→ **Problem to solve**:
From the data below, copy each line that includes the word "none".

→ **Records for this exercise**:
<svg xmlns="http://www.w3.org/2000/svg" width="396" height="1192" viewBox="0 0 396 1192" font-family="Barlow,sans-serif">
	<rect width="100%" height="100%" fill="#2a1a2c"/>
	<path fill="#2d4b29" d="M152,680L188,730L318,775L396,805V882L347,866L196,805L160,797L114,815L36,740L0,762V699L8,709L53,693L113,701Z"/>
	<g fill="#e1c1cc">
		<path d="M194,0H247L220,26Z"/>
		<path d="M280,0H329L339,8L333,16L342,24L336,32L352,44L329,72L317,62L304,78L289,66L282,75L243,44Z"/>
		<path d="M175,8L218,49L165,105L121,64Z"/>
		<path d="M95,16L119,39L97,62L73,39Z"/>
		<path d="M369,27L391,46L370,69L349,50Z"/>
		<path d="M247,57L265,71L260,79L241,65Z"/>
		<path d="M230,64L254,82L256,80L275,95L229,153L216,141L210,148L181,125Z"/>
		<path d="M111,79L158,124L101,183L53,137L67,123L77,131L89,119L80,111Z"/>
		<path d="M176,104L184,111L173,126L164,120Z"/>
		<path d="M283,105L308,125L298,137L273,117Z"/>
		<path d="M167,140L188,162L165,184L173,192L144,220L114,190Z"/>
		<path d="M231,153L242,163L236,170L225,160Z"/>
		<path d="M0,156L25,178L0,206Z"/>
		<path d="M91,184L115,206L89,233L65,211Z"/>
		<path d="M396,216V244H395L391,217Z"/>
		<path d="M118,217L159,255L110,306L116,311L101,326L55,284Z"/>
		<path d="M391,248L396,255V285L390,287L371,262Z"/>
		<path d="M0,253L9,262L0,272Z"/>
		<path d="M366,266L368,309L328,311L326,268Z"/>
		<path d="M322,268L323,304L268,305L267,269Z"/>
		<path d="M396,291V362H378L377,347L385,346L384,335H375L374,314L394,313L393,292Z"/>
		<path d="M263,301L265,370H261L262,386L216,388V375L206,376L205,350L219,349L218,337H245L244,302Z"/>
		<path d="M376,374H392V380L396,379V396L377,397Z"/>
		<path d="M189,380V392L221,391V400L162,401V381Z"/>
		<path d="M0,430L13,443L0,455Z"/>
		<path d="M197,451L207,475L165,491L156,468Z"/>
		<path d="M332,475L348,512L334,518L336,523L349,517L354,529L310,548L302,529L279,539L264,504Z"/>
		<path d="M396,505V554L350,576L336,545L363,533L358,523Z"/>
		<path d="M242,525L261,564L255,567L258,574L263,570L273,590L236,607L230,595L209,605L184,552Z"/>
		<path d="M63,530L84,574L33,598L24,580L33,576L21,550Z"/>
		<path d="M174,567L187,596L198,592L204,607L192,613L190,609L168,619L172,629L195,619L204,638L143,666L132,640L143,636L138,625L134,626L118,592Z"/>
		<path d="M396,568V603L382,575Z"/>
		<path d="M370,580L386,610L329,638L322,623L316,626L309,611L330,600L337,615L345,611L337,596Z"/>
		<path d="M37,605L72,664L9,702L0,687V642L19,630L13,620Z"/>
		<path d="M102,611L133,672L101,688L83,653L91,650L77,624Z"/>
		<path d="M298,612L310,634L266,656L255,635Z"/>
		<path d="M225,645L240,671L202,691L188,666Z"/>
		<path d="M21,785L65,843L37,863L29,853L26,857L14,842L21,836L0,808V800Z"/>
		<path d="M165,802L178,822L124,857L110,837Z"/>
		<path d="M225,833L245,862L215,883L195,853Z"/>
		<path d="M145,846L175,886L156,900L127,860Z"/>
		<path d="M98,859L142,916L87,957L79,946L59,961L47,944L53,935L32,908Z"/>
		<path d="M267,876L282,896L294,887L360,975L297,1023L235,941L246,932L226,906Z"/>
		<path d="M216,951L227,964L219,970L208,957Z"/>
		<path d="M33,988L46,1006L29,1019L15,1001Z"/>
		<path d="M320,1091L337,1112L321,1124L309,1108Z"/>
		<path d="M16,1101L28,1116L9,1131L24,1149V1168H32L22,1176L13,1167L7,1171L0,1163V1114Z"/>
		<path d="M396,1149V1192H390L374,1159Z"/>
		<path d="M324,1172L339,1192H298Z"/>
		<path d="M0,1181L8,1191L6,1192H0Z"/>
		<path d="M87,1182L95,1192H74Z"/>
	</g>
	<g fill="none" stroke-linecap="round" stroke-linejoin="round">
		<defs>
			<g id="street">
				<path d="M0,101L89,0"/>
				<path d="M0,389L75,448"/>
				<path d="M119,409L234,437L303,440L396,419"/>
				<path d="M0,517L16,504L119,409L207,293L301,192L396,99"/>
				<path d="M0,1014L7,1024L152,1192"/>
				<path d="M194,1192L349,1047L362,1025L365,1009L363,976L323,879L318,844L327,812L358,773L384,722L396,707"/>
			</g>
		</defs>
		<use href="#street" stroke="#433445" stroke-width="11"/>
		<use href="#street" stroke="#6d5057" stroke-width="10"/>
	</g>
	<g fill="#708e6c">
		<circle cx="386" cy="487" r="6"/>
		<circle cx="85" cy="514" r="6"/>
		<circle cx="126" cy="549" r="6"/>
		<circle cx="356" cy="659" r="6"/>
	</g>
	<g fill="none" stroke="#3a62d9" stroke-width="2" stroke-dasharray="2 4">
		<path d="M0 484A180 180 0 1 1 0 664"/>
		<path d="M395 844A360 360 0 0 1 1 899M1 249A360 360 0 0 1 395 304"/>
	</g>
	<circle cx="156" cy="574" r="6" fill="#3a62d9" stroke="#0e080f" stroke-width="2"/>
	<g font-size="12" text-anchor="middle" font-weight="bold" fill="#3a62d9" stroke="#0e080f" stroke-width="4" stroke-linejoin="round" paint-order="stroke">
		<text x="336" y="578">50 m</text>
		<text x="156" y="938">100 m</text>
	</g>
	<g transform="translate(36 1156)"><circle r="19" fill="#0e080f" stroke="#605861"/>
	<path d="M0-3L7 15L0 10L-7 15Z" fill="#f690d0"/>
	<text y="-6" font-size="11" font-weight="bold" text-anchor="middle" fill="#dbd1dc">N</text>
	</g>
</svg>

→ **Response area**:
	<g fill="none" stroke-linecap="round" stroke-linejoin="round">
	<g fill="none" stroke="#3a62d9" stroke-width="2" stroke-dasharray="2 4">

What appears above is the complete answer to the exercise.